At the close of each week’s column, I always ask you to keep our military and service personnel in your thoughts and prayers. It’s because of their service and safekeeping of our great nation that we’re able to enjoy the rights and freedoms that we have, such as the right to vote. This past Friday was Nov. 11, Veterans Day, which is set aside each year as a national holiday for us to honor and remember our military veterans.

Veterans Day saw its inception as a remembrance of the World War I armistice, or temporary ceasefire, that began at the 11th hour of the 11th day of the 11th month, 1918. Originally known as Armistice Day, it was after World War II that the commemoration was renamed Veterans Day in honor and memory of all veterans who have served in our nation’s military services.

The first ever Veterans Day Proclamation was issued by President Eisenhower and reads, “In order to insure proper and widespread observance of this anniversary, all veterans, all veterans’ organizations, and the entire citizenry will wish to join hands in the common purpose.
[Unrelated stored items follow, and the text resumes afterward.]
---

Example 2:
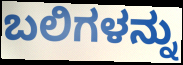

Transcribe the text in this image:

ಬಲಿಗಳನ್ನು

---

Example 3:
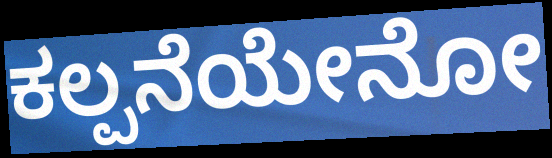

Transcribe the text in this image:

ಕಲ್ಪನೆಯೇನೋ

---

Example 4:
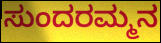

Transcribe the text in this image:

ಸುಂದರಮ್ಮನ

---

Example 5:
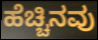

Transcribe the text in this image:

ಹೆಚ್ಚಿನವು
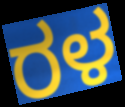
ರಳ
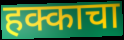
हक्काचा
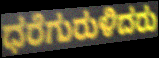
ಧರೆಗುರುಳಿದರು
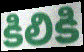
కిలికి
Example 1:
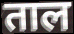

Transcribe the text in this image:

ताल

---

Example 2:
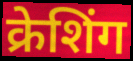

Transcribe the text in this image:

क्रेशिंग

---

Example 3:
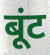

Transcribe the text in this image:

बूंट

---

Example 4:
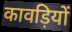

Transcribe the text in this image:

कावड़ियों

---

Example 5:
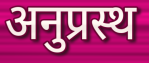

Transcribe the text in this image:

अनुप्रस्थ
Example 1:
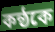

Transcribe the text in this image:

কন্ঠকে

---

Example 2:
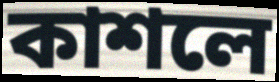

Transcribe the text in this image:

কাশলে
Toward this end, I am designating the Administrator of Veterans’ Affairs as Chairman of a Veterans Day National Committee, which shall include such other persons as the Chairman may select, and which will coordinate at the national level necessary planning for the observance. I am also requesting the heads of all departments and agencies of the Executive branch of the Government to assist the National Committee in every way possible.”
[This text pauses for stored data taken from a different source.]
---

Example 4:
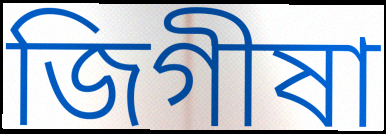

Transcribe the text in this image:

জিগীষা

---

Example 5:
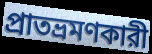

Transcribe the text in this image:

প্রাতভ্রমণকারী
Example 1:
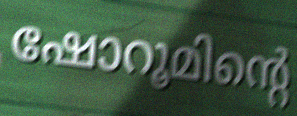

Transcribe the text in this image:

ഷോറൂമിന്റെ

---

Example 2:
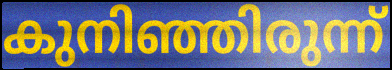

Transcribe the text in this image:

കുനിഞ്ഞിരുന്ന്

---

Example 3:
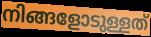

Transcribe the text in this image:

നിങ്ങളോടുള്ളത്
During the early 1970s, there were several years that Veterans Day was moved to another date; however, considerable public sentiment led to President Ford signing legislation that restored its observance to Nov. 11, no matter what day of the week it were to fall on. You can learn more about the history of Veterans Day on the U.S. Department of Veterans Affairs website at https://www.va.gov/opa/vetsday/vetdayhistory.asp.

And in case you didn’t know, Ellis County maintains a Veterans Service Office where military veterans, their dependents and survivors can learn more about benefits provided by the state and the U.S. Department of Veterans Affairs. More information is available on the county’s website www.co.ellis.tx.us or by calling 972-825-5099 or 972-825-5328. Please make sure any veterans you know are aware of this service.

May you have a Blessed Week.

 

Johnny Brown has served as Sheriff of Ellis County since Jan. 1, 2009, and is a graduate of the National Sheriff’s Institute. He has been in law enforcement for more than 20 years and holds a Master’s Peace Officer’s Certificate with the Texas Commission on Law Enforcement Officer Standards and Education.